**Exercise objective**. Drop every picture and give the entries back exactly.

**Data to use**.
Start of Block

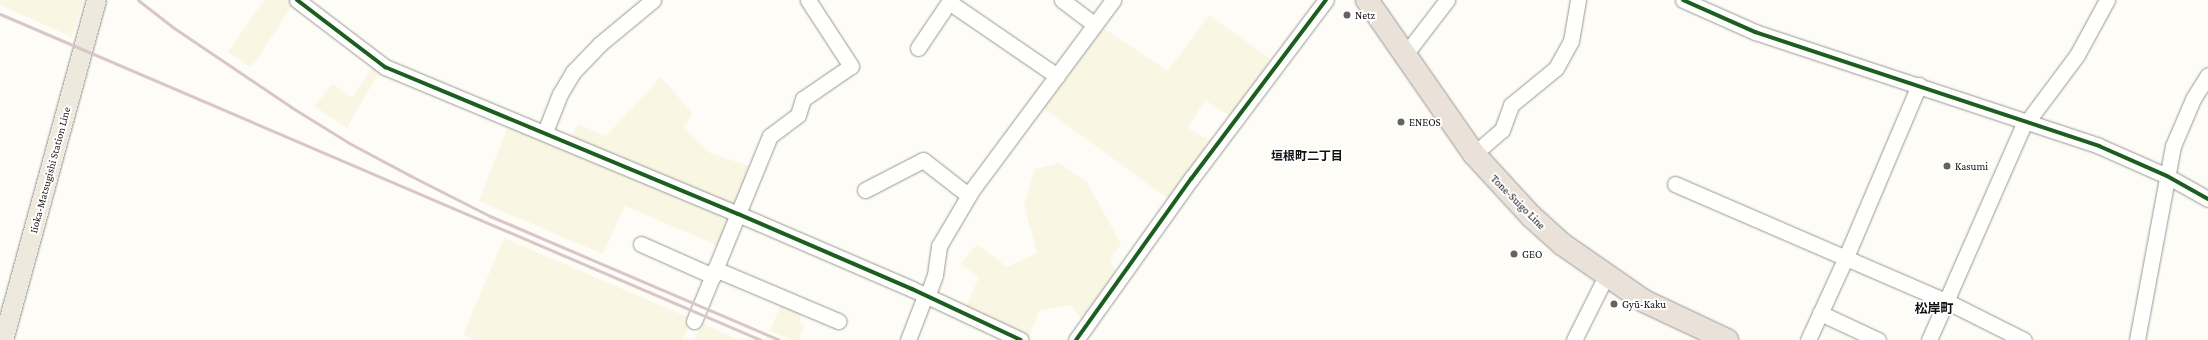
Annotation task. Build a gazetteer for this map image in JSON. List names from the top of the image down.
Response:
{
  "streets": {
    "highway": ["Tone-Suigo Line"],
    "main road": ["Iioka-Matsugishi Station Line"]
  },
  "districts": ["垣根町二丁目", "松岸町"],
  "places": [
    "Netz",
    "ENEOS",
    "Kasumi",
    "GEO",
    "Gyū-Kaku"
  ]
}
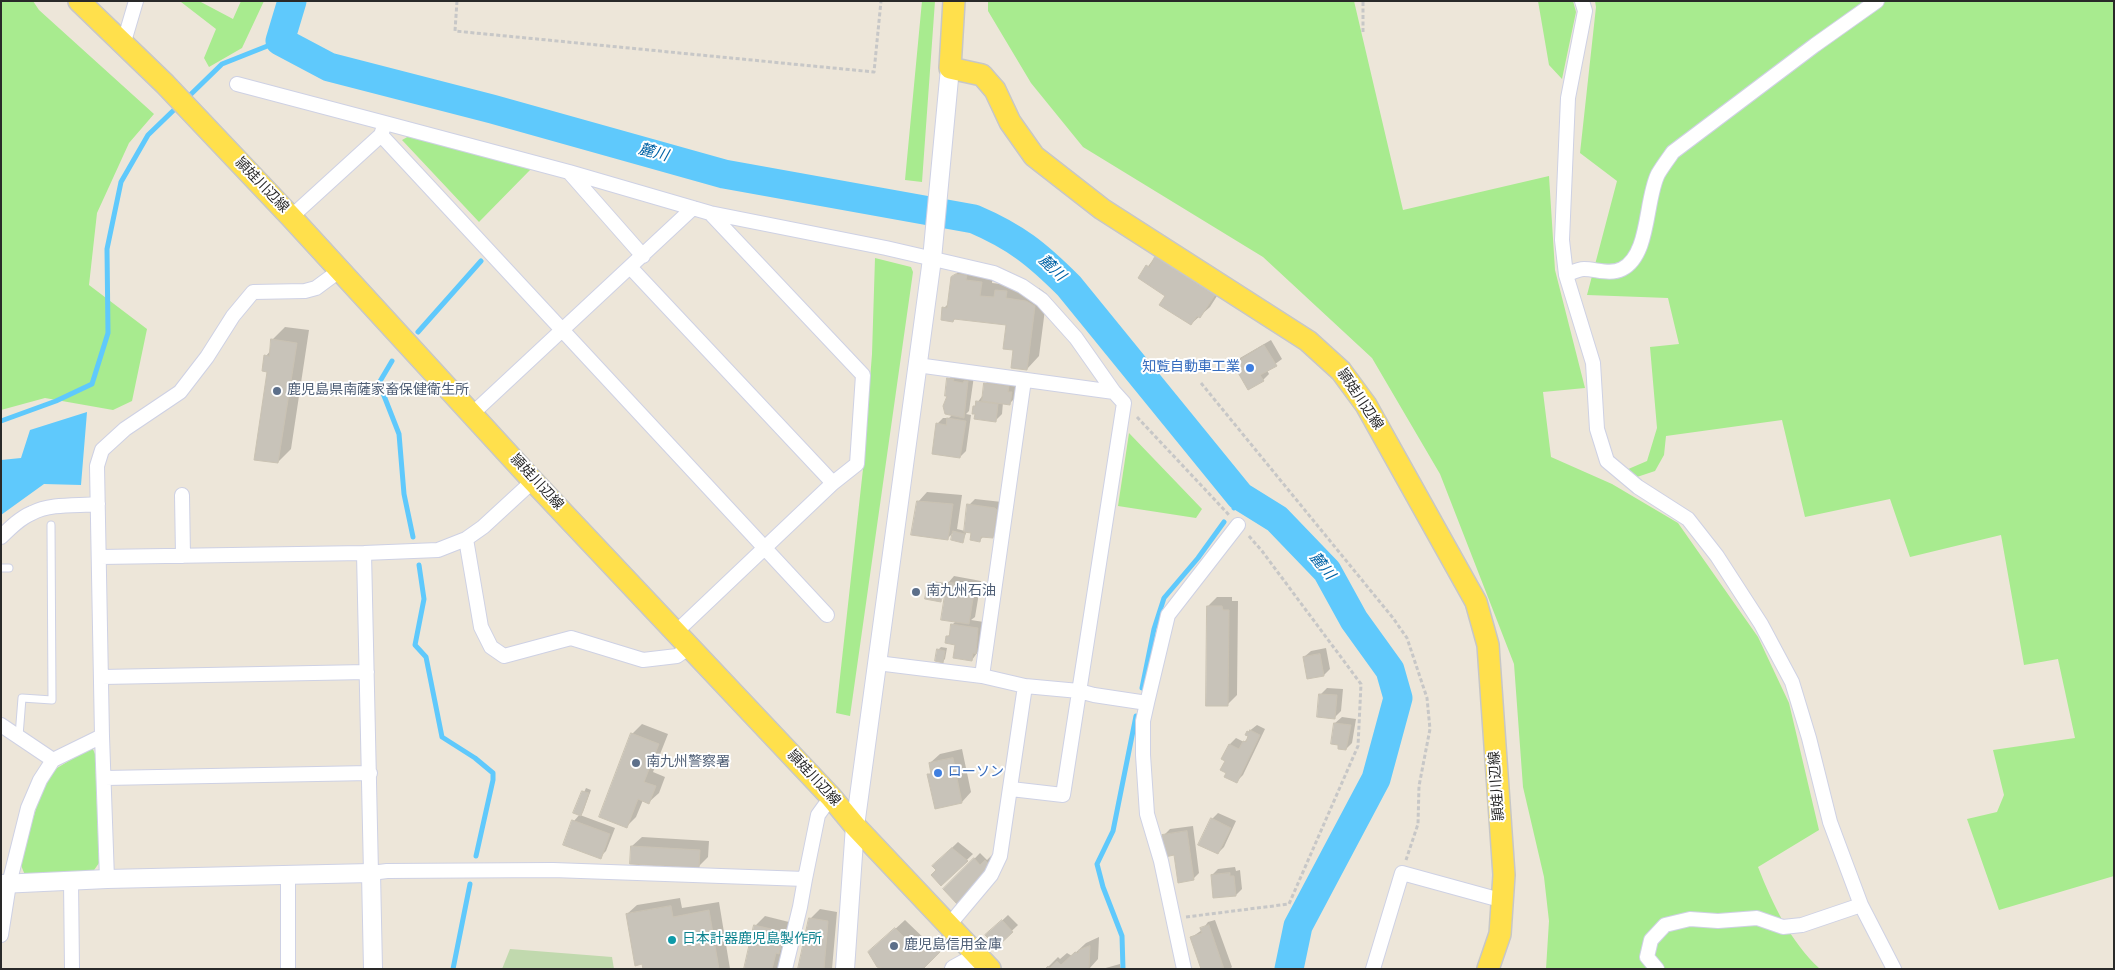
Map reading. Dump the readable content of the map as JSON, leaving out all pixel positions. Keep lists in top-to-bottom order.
{
  "streets": {
    "main road": ["頴娃川辺線"]
  },
  "water": ["麓川"],
  "places": [
    "知覧自動車工業",
    "鹿児島県南薩家畜保健衛生所",
    "南九州石油",
    "南九州警察署",
    "ローソン",
    "日本計器鹿児島製作所",
    "鹿児島信用金庫"
  ]
}
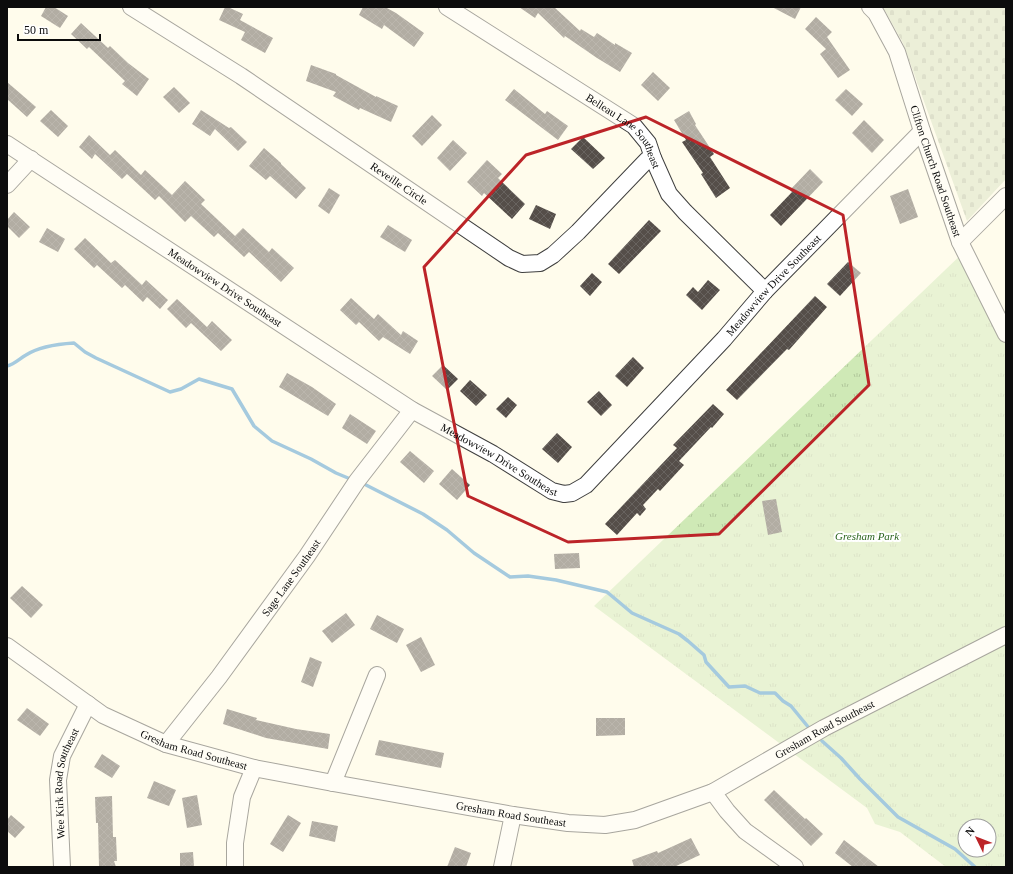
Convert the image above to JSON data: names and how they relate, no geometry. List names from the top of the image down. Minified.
{"streets":{"street":["Belleau Lane Southeast","Clifton Church Road Southeast","Reveille Circle","Meadowview Drive Southeast","Sage Lane Southeast","Gresham Road Southeast","Wee Kirk Road Southeast"]},"crossings":[["Belleau Lane Southeast","Reveille Circle"],["Belleau Lane Southeast","Meadowview Drive Southeast"],["Clifton Church Road Southeast","Meadowview Drive Southeast"],["Meadowview Drive Southeast","Sage Lane Southeast"],["Sage Lane Southeast","Gresham Road Southeast"],["Gresham Road Southeast","Wee Kirk Road Southeast"]],"parks":["Gresham Park"],"scale_bar":"50 m","north":"top left"}
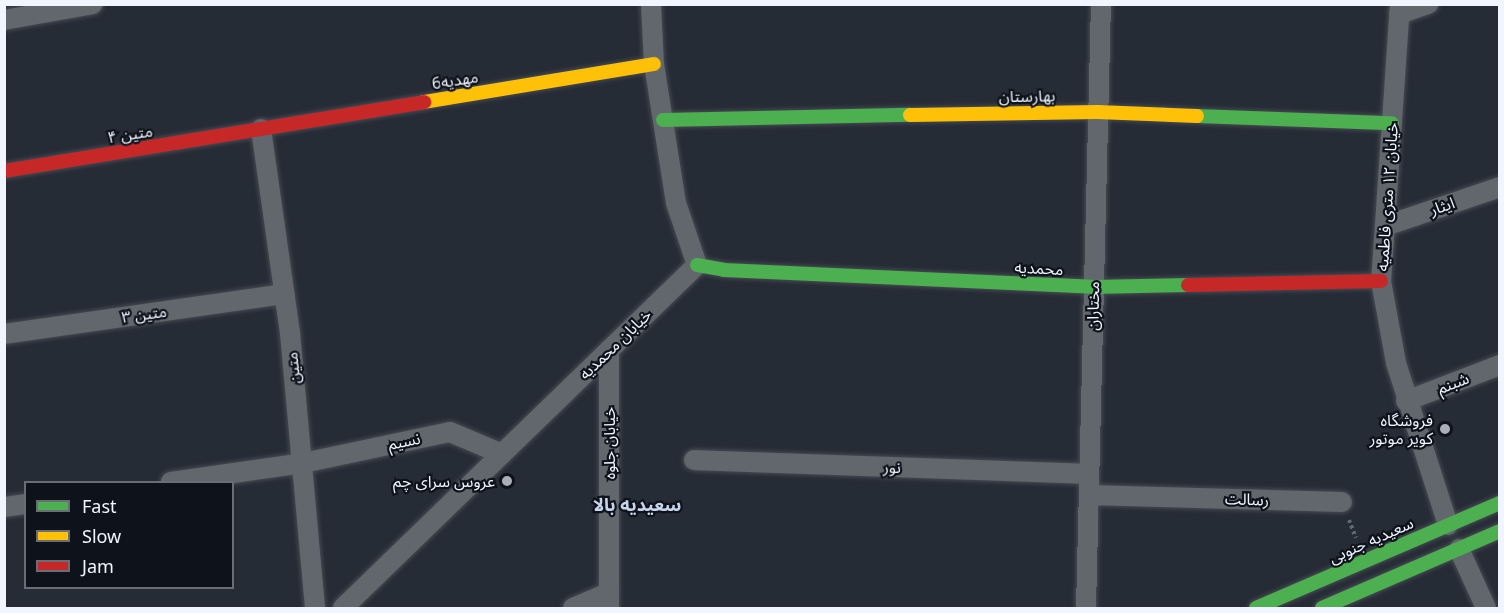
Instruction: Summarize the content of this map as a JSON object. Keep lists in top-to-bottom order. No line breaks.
{"streets":{"street":["مهدیه6","بهارستان","متین ۴","خیابان ۱۲ متری فاطمیه","ایثار","محمدیه","مختاران","متین ۳","خیابان محمدیه","متین","شبنم","نسیم","خیابان جلوه","نور","رسالت","سعیدیه جنوبی"]},"crossings":[["مهدیه6","متین ۴"],["مهدیه6","متین"],["بهارستان","خیابان ۱۲ متری فاطمیه"],["بهارستان","مختاران"],["متین ۴","متین"],["خیابان ۱۲ متری فاطمیه","ایثار"],["خیابان ۱۲ متری فاطمیه","محمدیه"],["خیابان ۱۲ متری فاطمیه","شبنم"],["خیابان ۱۲ متری فاطمیه","سعیدیه جنوبی"],["محمدیه","مختاران"],["محمدیه","خیابان محمدیه"],["مختاران","نور"],["مختاران","رسالت"],["متین ۳","متین"],["خیابان محمدیه","نسیم"],["خیابان محمدیه","خیابان جلوه"],["متین","نسیم"]],"districts":["سعيدیه بالا"],"places":["فروشگاه کویر موتور","عروس سرای چم"],"legend":["Fast","Slow","Jam"]}
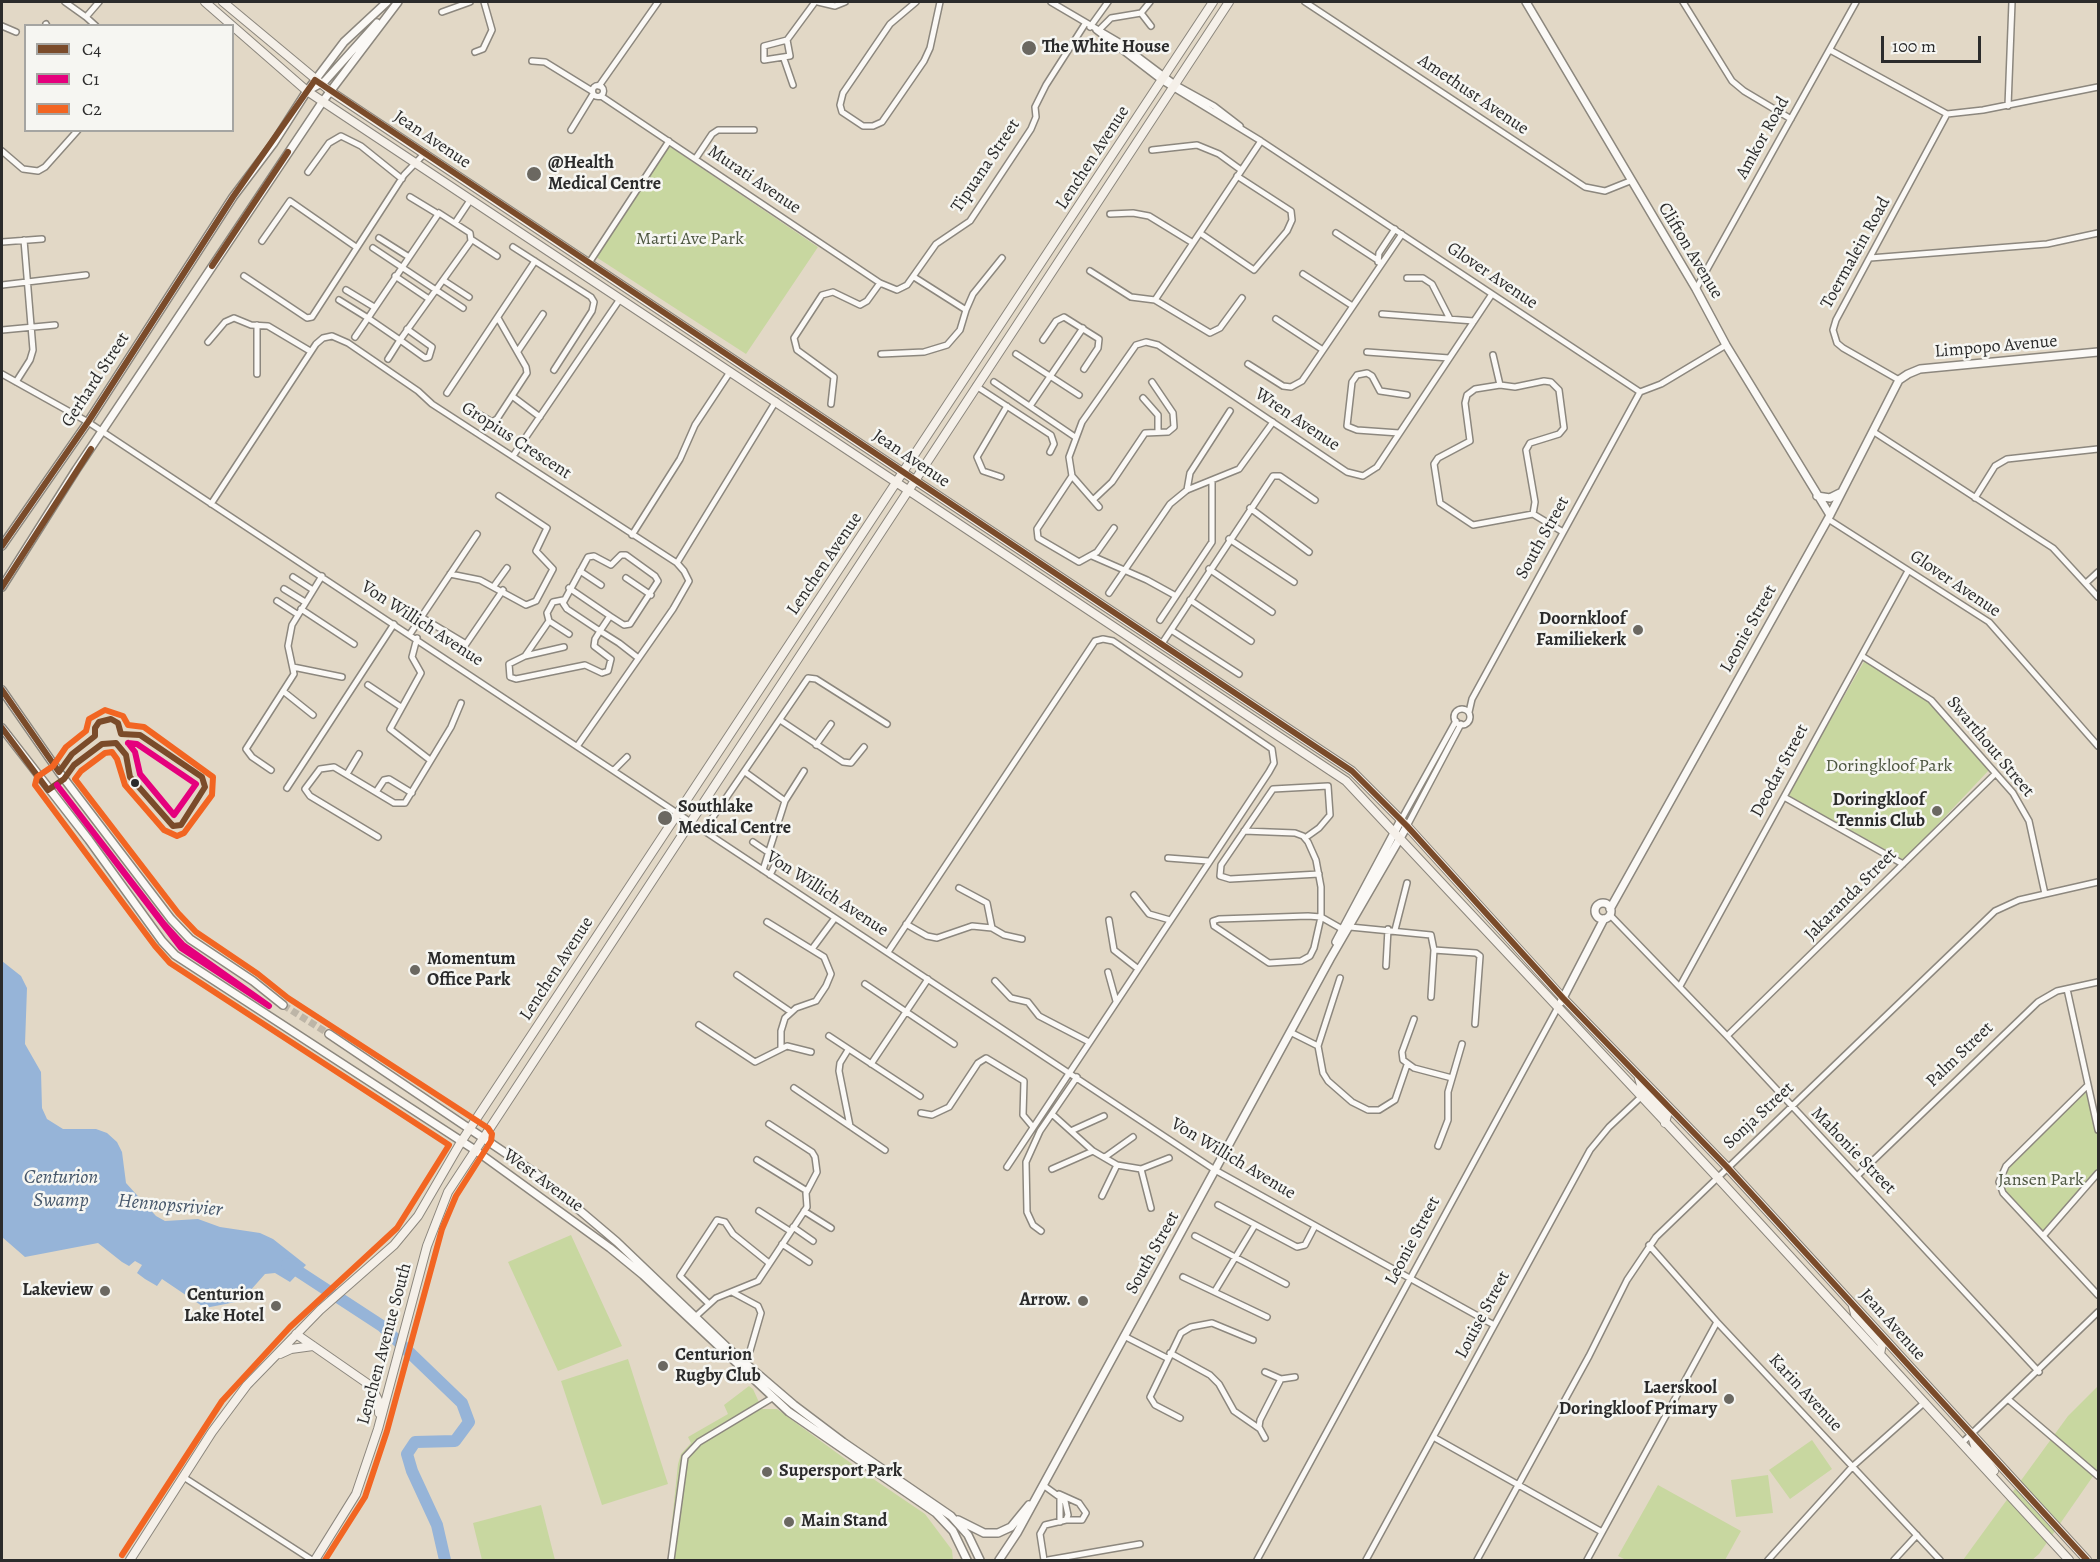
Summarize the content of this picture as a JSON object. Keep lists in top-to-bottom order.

End of Block

**Reply**.
Annotation task. Build a gazetteer for this map image in JSON. List names from the top of the image down.
Response:
{
  "streets": {
    "highway": ["Tone-Suigo Line"],
    "main road": ["Iioka-Matsugishi Station Line"]
  },
  "districts": ["垣根町二丁目", "松岸町"],
  "places": [
    "Netz",
    "ENEOS",
    "Kasumi",
    "GEO",
    "Gyū-Kaku"
  ]
}
Map reading. Dump the readable content of the map as JSON, leaving out all pixel positions. Keep lists in top-to-bottom order.
{
  "streets": {
    "main road": ["頴娃川辺線"]
  },
  "water": ["麓川"],
  "places": [
    "知覧自動車工業",
    "鹿児島県南薩家畜保健衛生所",
    "南九州石油",
    "南九州警察署",
    "ローソン",
    "日本計器鹿児島製作所",
    "鹿児島信用金庫"
  ]
}
Convert the image above to JSON data: names and how they relate, no geometry. List names from the top of the image down. Minified.
{"streets":{"street":["Belleau Lane Southeast","Clifton Church Road Southeast","Reveille Circle","Meadowview Drive Southeast","Sage Lane Southeast","Gresham Road Southeast","Wee Kirk Road Southeast"]},"crossings":[["Belleau Lane Southeast","Reveille Circle"],["Belleau Lane Southeast","Meadowview Drive Southeast"],["Clifton Church Road Southeast","Meadowview Drive Southeast"],["Meadowview Drive Southeast","Sage Lane Southeast"],["Sage Lane Southeast","Gresham Road Southeast"],["Gresham Road Southeast","Wee Kirk Road Southeast"]],"parks":["Gresham Park"],"scale_bar":"50 m","north":"top left"}
Instruction: Summarize the content of this map as a JSON object. Keep lists in top-to-bottom order. No line breaks.
{"streets":{"street":["مهدیه6","بهارستان","متین ۴","خیابان ۱۲ متری فاطمیه","ایثار","محمدیه","مختاران","متین ۳","خیابان محمدیه","متین","شبنم","نسیم","خیابان جلوه","نور","رسالت","سعیدیه جنوبی"]},"crossings":[["مهدیه6","متین ۴"],["مهدیه6","متین"],["بهارستان","خیابان ۱۲ متری فاطمیه"],["بهارستان","مختاران"],["متین ۴","متین"],["خیابان ۱۲ متری فاطمیه","ایثار"],["خیابان ۱۲ متری فاطمیه","محمدیه"],["خیابان ۱۲ متری فاطمیه","شبنم"],["خیابان ۱۲ متری فاطمیه","سعیدیه جنوبی"],["محمدیه","مختاران"],["محمدیه","خیابان محمدیه"],["مختاران","نور"],["مختاران","رسالت"],["متین ۳","متین"],["خیابان محمدیه","نسیم"],["خیابان محمدیه","خیابان جلوه"],["متین","نسیم"]],"districts":["سعيدیه بالا"],"places":["فروشگاه کویر موتور","عروس سرای چم"],"legend":["Fast","Slow","Jam"]}
Summarize the content of this picture as a JSON object. Keep lists in top-to-bottom order.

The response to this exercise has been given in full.